Ask any bunch of Texans about the state’s signature cuisine, and you’ll most likely get one answer: Tex-Mex. We claim it as our own even though we realize that “Tex-Mex” ranges from gourmet dishes to greasy fast food. So it’s about time Jim Peyton and his new cookbook, The Very Best of Tex-Mex Cooking, came along to separate the wheat from the chaff and show us how to cook Tex-Mex right.

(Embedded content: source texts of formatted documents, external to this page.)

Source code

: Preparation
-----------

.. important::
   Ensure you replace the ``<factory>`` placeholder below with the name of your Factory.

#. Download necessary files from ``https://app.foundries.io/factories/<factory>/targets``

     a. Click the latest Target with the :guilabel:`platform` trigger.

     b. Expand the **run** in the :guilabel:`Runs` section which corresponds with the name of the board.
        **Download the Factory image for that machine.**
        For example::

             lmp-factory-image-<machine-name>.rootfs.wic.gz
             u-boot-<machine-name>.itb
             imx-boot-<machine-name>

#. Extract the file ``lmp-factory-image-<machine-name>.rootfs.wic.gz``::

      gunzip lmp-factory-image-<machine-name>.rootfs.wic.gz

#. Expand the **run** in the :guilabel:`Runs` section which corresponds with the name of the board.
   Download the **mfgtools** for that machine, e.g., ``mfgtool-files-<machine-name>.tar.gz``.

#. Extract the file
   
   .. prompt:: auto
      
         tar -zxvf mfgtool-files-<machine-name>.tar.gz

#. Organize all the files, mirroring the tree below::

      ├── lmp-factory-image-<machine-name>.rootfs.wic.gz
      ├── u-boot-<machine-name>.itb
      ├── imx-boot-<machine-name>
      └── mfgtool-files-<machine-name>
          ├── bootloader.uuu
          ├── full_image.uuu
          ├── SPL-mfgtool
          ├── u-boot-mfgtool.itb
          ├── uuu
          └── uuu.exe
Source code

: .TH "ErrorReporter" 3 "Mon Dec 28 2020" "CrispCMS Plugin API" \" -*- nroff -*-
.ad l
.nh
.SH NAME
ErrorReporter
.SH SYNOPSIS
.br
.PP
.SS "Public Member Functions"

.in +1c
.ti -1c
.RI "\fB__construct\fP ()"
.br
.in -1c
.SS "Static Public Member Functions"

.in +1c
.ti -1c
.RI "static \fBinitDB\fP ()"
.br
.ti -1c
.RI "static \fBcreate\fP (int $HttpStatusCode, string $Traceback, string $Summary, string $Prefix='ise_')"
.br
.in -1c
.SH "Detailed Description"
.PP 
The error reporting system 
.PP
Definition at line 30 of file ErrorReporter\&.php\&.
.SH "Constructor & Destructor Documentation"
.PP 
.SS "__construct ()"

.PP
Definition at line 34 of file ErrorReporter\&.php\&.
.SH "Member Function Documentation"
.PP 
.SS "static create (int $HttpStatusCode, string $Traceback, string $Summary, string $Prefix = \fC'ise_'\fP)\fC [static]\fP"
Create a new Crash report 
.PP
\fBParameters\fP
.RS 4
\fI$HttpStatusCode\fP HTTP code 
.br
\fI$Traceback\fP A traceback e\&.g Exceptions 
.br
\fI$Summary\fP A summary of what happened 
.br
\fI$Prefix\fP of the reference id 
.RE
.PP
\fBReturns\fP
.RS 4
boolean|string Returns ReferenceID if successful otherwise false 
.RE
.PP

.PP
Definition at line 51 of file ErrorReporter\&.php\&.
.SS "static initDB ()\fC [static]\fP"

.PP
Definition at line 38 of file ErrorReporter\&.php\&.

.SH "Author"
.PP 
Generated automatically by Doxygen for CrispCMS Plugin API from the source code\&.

Tired of careless chefs giving the genre a bad reputation, Peyton’s mission is to bring “culinary sophistication to American kitchens with a collection of outstanding recipes and the lore surrounding the most popular dishes ordered in Tex-Mex restaurants.” And Peyton takes his task seriously. He carefully describes each dish, and in most cases, its history and evolution, making sure to distinguish myth from fact. (Did you know that quality lard actually has less saturated fat than butter?) As a result, the cookbook reads like an impassioned treatise for understanding Tex-Mex.
Though some of the information may be too basic for diehards (his introduction to appetizers reads, “In virtually all Tex-Mex restaurants, customers are given a free basket of tortilla chips and salsa”), there are pockets of information that might surprise even the most hardcore Tex-Mex fans. For instance, did you know that tacos date back to 500 A.D.? Or that green chile enchilada sauce is really made mostly from tomatillos?
The cookbook is divided into two main sections, first on the “Tex-Mex Combination Plate,” which includes recipes for the fundamentals such as pico de gallo, nachos, and refried beans, while the second part focuses on “Entrées and Other Tex-Mex Specialties,” such as desserts and drinks. In the back of the book discover a few recipes heavier on the Tex than the Mex; here, natives and newcomers alike can find variations on chile and barbecue standbys.
Although many of the recipes may seem familiar at first, Peyton puts a twist on them, emphasizing that “this book is about ‘the best’ and not ‘the usual.’” For the gorditas, for example, his method calls for using mashed potatoes in addition to corn masa. In his quest for the paramount, he also includes some lesser-known Tex-Mex desserts such as capirotada (bread pudding) and buñuelos (thin, deep-fried pastries) , plus the expected flan recipe.
But whether the formula is for a mainstay like quesadillas or for the more complex mock cabrito al pastor, Peyton’s recipes are user-friendly enough for novice cooks. Straightforward and plainly written, The Very Best of Tex-Mex Cooking is the 101 on Texas’ superlative cookin’.